NBC Weapons: Gassed In Flounders Fields



June 24, 2010: Last April, a construction project was halted outside Washington, DC, when a 90 year old chemical weapons dump was found. Among the items removed were glass containers of toxic chemicals, that were still dangerous after nearly a century in the ground. These included mustard gas, in liquid form, that was still deadly. Over a ton of noxious chemicals, and contaminated soil, was removed and destroyed.

What was unusual about this chemical weapons dump was that it was unknown. There were three other similar sites in the Washington area, where chemical weapons from research organizations was disposed of, via burial, after World War I (1914-18). The locations of these were known, and the stuff was subsequently cleaned up. But this fourth one was apparently material from nearby American University, where there was some chemical weapons research during World War I. Apparently it was considered more convenient, or safer, to bury the stuff in an unofficial dump near the campus, rather than transport it to one of the three official dumps.

From World War I to the 1970s, the U.S. disposed of most unneeded chemical weapons by dumping them at sea. During that period, the U.S. dumped chemical weapons off U.S. shores 32 times, and off foreign shores 42 times. The foreign dumps were largely captured German or Japanese chemical weapons. All this amounted to over 50,000 tons of chemical shells, bombs and barrels full of the stuff.

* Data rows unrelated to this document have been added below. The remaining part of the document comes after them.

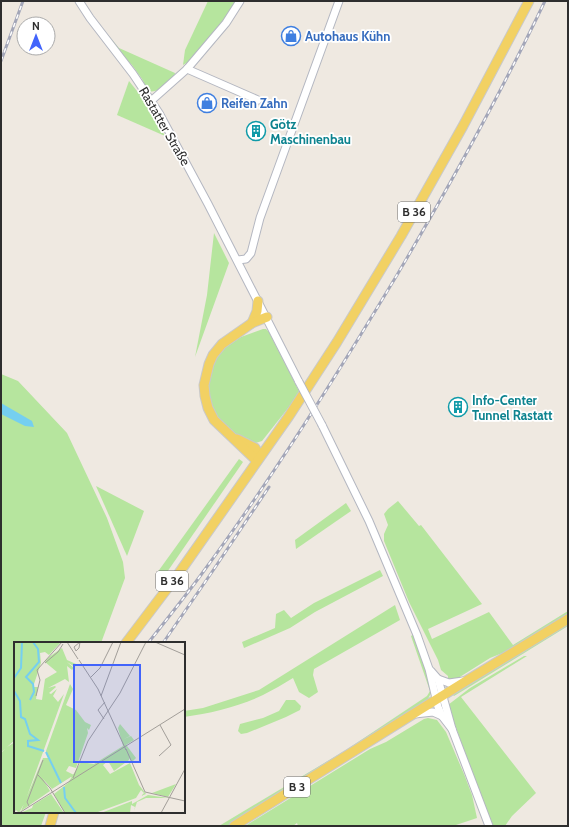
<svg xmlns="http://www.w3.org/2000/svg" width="569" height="827" viewBox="0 0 569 827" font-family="Cabin,sans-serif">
<rect width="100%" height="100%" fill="#efe9e1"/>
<g fill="#b6e59e">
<polygon points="208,1 238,1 223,23 190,61 183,65 185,50"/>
<path d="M108 35 119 48 175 73 174 77C167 83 159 94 148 91L142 79 132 65 125 59 106 36Z"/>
<polygon points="129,81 145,101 165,136 117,115"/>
<polygon points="214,233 229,263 195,357 207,295"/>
<polygon points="263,329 266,329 269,332 300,393 262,441 252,444 239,439 217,421 207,394 212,364 223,349 241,337"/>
<polygon points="1,374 18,381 67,433 107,518 123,562 125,578 101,643 15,643 15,740 7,747 15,742 15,812 46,812 41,826 1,826 1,753 5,749 1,752"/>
<polygon points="239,459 243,462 163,578 157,573"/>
<polygon points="96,486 144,511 127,556"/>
<polygon points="398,501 419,526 421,525 482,604 428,629 432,639 489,612 513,645 568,611 568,616 510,650 490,658 455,680 448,681 448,676 441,670 438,660 409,602 384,541 384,534 388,525 384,514 388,509"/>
<polygon points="346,503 351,511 296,549 295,540"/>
<polygon points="380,570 383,576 315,612 290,628 244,648 242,642 275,628 276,614 284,610 291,618 314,603"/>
<path d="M395 605 400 620 314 669 313 675 318 692 309 698 299 692 293 678C283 684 273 690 263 695 238 707 211 713 184 717V711L203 708 259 690Z"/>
<polygon points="568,623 568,626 469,687 454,696 453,695"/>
<polygon points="414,634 432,691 428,699 342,756 229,826 219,826 346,750 427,696 430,691 411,636"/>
<polygon points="524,656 527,656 461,697 536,793 512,816 505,826 491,826 448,705 470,688"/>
<polygon points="286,700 295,700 301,706 300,710 286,717 247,733 241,734 238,731 240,724 263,718 279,711"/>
<polygon points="428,718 437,720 446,732 464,774 472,795 477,818 453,826 298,826 297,823 293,826 245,826 370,749 386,742 424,719"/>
</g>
<polygon fill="#75cff0" points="1,403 32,421 34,427 25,426 1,414"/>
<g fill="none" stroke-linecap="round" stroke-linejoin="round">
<defs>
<g id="minor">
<polyline points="79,1 90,18 133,74 159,113 208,204 299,382"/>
<polyline points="187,69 258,100"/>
<polyline points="151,101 187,69 226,23 240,1"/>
<polyline points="238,260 246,259 251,253 260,218 339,1"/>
<polyline points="322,425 369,521 417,635 429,669 438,707 442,716 452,729"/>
<polyline points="431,671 438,679 440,686 452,729 489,826"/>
<polyline points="438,679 449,683 463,681"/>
<polyline points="415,714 433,712 442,716"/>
</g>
<g id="major">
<polyline points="252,323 257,311 258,301"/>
<polyline points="237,439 255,448 260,456"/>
<polyline points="257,461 214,420 208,408 205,396 204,385 209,364 213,355 222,344 252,323 267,317"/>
<polyline points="126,643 179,573 289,416 337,342 401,236 463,126 529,1"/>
<polyline points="50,826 54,812"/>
<polyline points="234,826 466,681 568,619"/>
</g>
</defs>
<use href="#minor" stroke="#b4b7c1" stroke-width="9"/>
<use href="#major" stroke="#c9c9c9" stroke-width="11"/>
<use href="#minor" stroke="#fff" stroke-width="7"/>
<use href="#major" stroke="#f2d163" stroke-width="9"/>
<defs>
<g id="rail">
<polyline points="1,61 23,1"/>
<path d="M148 643C168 618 188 593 206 568 275 474 337 375 397 275 450 185 500 95 545 1"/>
<polyline points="163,643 212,572 269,487"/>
</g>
</defs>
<use href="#rail" stroke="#a3a6b8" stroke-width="3"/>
<use href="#rail" stroke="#fff" stroke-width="1.5" stroke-dasharray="4.5" stroke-linecap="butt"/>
<defs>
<polyline id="minor-bridge" points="299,382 322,425"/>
</defs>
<use href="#minor-bridge" stroke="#b4b7c1" stroke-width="9" stroke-linecap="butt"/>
<use href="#minor-bridge" stroke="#fff" stroke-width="7"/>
</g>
<defs>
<symbol id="shop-ring" viewBox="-11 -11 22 22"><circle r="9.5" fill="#fff" stroke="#3f7fe0" stroke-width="1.5"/><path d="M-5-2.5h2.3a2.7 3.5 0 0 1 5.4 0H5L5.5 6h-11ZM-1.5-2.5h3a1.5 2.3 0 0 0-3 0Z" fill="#3f7fe0"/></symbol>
<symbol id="building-ring" viewBox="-11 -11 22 22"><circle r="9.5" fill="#fff" stroke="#0f9aa8" stroke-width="1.5"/><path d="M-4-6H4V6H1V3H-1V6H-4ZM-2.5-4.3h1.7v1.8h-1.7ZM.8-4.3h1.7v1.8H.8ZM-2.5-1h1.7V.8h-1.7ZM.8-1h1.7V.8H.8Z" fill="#0f9aa8"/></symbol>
</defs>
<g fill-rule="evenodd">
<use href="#shop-ring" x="280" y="25" width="22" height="22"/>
<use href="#shop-ring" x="196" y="92" width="22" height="22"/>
<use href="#building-ring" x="245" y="120" width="22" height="22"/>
<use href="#building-ring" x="447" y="396" width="22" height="22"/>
</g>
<g text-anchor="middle" stroke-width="3.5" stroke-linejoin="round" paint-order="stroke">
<g fill="#fff" stroke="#6d6d6d" stroke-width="1">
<rect x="398" y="202" width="32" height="20" rx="3"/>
<rect x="156" y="571" width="32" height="20" rx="3"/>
<rect x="284" y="777" width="26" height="20" rx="3"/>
</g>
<g font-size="12" font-weight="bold" fill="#2e2e2e">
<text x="414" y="216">B 36</text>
<text x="172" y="585">B 36</text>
<text x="297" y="791">B 3</text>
</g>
<g font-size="13" font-weight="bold" fill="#366cbe" stroke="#fff" text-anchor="start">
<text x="305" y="41">Autohaus Kühn</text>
<text x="221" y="108">Reifen Zahn</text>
</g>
<g font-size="13" font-weight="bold" fill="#0d838f" stroke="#fff" text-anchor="start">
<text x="270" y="129">Götz<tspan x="270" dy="15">Maschinenbau</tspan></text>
<text x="472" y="405">Info-Center<tspan x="472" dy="15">Tunnel Rastatt</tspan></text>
</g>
<g font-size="13" fill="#2e2e2e" stroke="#fff">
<text transform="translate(165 126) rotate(60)" y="5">Rastatter Straße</text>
</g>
</g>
<g transform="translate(14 642)">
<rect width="171" height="171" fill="#efe9e1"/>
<path d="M0 0H47L35 13 31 10 26 11 27 21 19 45H24L22 57 28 58 31 37 43 30 31 20 35 15 48 6 53 18 62 22 61 25 53 20 60 26 58 28 53 24 55 40 51 37 34 46 41 44 42 45 35 51 37 52 43 47 39 54 44 60 50 52 11 160 5 171 2 168 0 171ZM56 42 59 47 52 63 62 68 71 80 77 83 75 88 73 86 74 91 62 126 55 124 52 129 60 133 38 147 29 137 36 149 7 169 29 116H34L32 109ZM106 82 116 94 110 97 117 94 120 98 112 103 110 100 122 116 118 120 115 116V118L100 129 94 119 89 123 96 132 116 121 125 143 132 152 127 154 130 151 127 148 122 156 84 170 51 171 40 152 54 141 67 120 80 122 109 104 104 86ZM162 142 154 155 138 151ZM37 152 50 171H6L18 166 19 163ZM134 153 154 156H132L123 160 120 169 121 165 117 163 116 171H87L118 159V162Z" fill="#b6e59e"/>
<path fill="none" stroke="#75cff0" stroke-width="2" d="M0 36 7 26 8 0M0 49 6 59 7 75 11 77 16 92 24 98 14 99V104L30 109M16 58 20 50 19 42 12 35 25 20 24 7 19 0M32 110 47 141M50 145 51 156 62 171"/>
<path fill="none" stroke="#a29e99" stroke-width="1" d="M53 0 64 17M66 0 65 6 62 9 60 5ZM141 0 171 13M65 18 84 47 112 108M31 21 44 10 49 2M77 35 86 26 99 0M22 54 26 38 23 28 48 0M87 54 107 0M90 77 84 68 91 60M112 107 131 150 171 159M145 114 157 103 146 83M24 133 36 146 51 171M59 136 74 99 106 51 132 0M15 164 13 160 29 118M5 171 171 67M147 171 171 127"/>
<path fill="#4264fb" fill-opacity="0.15" stroke="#4264fb" stroke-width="2" d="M60 23H126V120H60Z"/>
<rect width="171" height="171" fill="none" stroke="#2e2e2e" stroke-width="2"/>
</g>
<rect width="569" height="827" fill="none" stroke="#2e2e2e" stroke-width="4"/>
<g transform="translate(36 36)"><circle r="19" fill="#ffffff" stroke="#ababab"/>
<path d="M0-3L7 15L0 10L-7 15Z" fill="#4264fb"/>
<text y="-6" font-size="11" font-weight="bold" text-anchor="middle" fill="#2e2e2e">N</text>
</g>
</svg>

Growing concern over the side effects of these chemical toxins seeping into the sea water (and sea creatures that might be eaten by people) brought an end to the practice. This was hastened by growing incidents of fishing boats (using new methods) bringing up some of the disposed, and still dangerous, chemical shells and bombs. This happened recently off Massachusetts. Once the dumping at sea was halted, new methods were developed to incinerate unneeded chemical weapons. This approach was subsequently adopted worldwide.

These unpleasant discoveries are only a small part of a much larger problem. Every year, several thousand tons of World War II munitions are unearthed. Despite the efforts of skilled technicians, some of this stuff explodes, killing or injuring hundreds of people each year. A lot of that is the result of civilians, especially kids, finding this stuff and playing around with it.

While the deadliest stuff is aircraft bombs that failed to explode, most of the explosives unearthed are smaller items like grenades, mortar shells, rockets and mines. Many of these weapons (over ten percent, for some manufacturers) did not explode when they were supposed to, but just buried themselves into the ground. The bombs and shells are still full of explosives, and often have a fuze that, while defective, is often still capable of going off if disturbed. Other munitions were left in bunkers, or elsewhere on the battlefield, and got buried and lost. There they degrade, and become more dangerous to handle. Most of these lost munitions eventually get found by farmers, or anyone digging up the ground for construction. Most large cities, Europe and the Pacific, that were heavily bombed cities during World War II, still suffer from construction crews unearthing unexploded bombs.

 The problem goes back farther than World War II. Unexploded munitions from the World War I (which ended in 1918), and the American Civil War, which ended in 1865, are still showing up, and some of them are still deadly. But the biggest source of these discoveries is Europe, where over a thousand World War II munitions are discovered each year in Europe (along with a few hundred from World War I, and far fewer from late 19th century conflicts).